Moving swiftly to meet a pre-condition of the International Monetary Fund (IMF) for an economic bailout, the National Electric Power Regulatory Authority (Nepra) on Friday approved for notification Rs7.91 per unit increase in ‘uniform national tariff’ and its application in three phases.
The Nepra had conducted the public hearing on the government request on July 20 and within 48 hours approved it without any change. “The authority [Nepra] has approved the request of the federal government,” an announcement said. The Power Division would now send the notification to the Discos for implementation with immediate effect.
“As per the request, the consumer-end tariff will be increased in three phases i.e. July, Aug-Sept and October onward,” said a Nepra announcement. No increase has been proposed for lifeline (up to 100 units) and protected category of consumers (101-200 units per month), it added.
The Nepra announcement said the decision would be applicable with the government notification. As such, the average tariff increase would become effective at the rate of Rs3.50 per unit during the current month, followed by another Rs3.50 per unit in August-September billing and the remaining 91 paise per unit in October. The rates would be equally applied across the country, including K-Electric.
The Nepra said it had already determined different consumer-end for each power distribution company (ex-Wapda Discos) on June 2 for this fiscal year under which “national average tariff is now Rs24.82 per kWh, higher by Rs7.91per kWh than the earlier determined national average tariff of Rs16.91/kWh”. Based on this determination, the government requested approval of a uniform consumer-end tariff after incorporating subsidies and surcharges for all the ex-Wapda Discos and K-Electric.
The tariff for certain high-consumption residential consumers has been increased by Rs11 per unit to cover the additional burden of consumers with lower consumption. The approved rate under the ‘tariff rebasing 2022-23” for consumers with a monthly consumption slab of 101-200 units and above is significantly higher than Rs7.91 per unit increase in the uniform national average.
Besides the massive cross-subsidisation among various consumer slabs, the government would still be providing Rs234bn subsidy, Rs220bn for distribution companies of ex-Wapda and Rs14bn for K-Electric finance the tariff rebasing cost of poor consumers.
The consumers using fewer than 100 units and falling in the non-protected category shall now be charged Rs13.48/unit instead of Rs19.56/unit suggested by Nepra and the consequential revenue differential shall be adjusted in various categories.
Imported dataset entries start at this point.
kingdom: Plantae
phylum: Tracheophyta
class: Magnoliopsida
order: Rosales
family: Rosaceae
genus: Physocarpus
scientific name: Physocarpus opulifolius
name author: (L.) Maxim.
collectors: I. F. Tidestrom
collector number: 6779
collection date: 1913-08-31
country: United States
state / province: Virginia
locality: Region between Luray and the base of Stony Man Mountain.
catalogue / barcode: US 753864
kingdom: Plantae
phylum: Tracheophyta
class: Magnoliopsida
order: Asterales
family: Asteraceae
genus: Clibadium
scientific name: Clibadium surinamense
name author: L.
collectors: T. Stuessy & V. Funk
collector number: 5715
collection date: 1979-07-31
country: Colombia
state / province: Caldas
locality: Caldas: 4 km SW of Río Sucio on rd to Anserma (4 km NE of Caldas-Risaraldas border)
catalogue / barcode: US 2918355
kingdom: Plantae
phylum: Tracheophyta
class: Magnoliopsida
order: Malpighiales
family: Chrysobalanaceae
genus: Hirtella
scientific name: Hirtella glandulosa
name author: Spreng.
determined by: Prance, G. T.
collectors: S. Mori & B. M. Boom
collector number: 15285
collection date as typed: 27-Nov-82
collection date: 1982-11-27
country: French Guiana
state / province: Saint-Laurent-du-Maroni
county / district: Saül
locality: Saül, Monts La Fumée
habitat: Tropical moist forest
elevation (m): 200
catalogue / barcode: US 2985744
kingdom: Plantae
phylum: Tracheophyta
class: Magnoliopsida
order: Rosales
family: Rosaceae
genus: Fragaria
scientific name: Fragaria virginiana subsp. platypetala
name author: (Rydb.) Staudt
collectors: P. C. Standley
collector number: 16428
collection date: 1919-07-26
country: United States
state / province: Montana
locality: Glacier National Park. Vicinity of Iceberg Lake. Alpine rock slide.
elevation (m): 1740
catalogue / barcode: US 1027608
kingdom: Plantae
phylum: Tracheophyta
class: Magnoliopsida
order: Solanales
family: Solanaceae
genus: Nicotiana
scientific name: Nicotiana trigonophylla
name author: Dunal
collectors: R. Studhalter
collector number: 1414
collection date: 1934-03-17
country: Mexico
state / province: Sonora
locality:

The increase in power rates for consumers of the ‘unprotected category’ using up to 100 units per month would be higher by about Rs4.06 per unit instead of Rs7.91 worked out by Nepra and hence this burden has to be passed on to the higher consumption categories.
The base tariff for those consuming 101-200 has increased by Rs7.21 per unit in phases to Rs18.95 while the rate for 201-300 per month has gone up by Rs8.31 to Rs22.14 per unit. The rate for 301-400 units has been increased by Rs4.30 per unit to Rs25.53, while the rate for 401-500 units has gone up by Rs6.51 per unit to Rs27.74.
Likewise, the base rate for 501-600 units is now increased to Rs29.16 per unit, up by Rs7.93 and that of 601-700 units rate is fixed at Rs30.30 per unit, showing an increase of Rs8.97 per unit.
The base tariff for consumption above 700 units per month has gone up to Rs35.22 per unit, with an increase of Rs11 per unit. The base rate for the time of use (TOU) meters would go up by Rs10.06 to Rs34.39 for peak consumption hours and Rs28.07 per unit for off-peak hours.
The base tariff increase is on top of monthly fuel price adjustments that have ranged between Rs6-8 per unit in recent months. The government has already withdrawn with effect from June 8 a subsidy of about Rs5 per unit introduced by former premier Imran Khan on Feb 28.
The tariff increase would generate additional revenue of Rs893 billion in 2022-23 to meet the annual revenue requirement of about Rs2.52 trillion to power companies, excluding KE besides providing a general sales tax of more than Rs425bn to the government.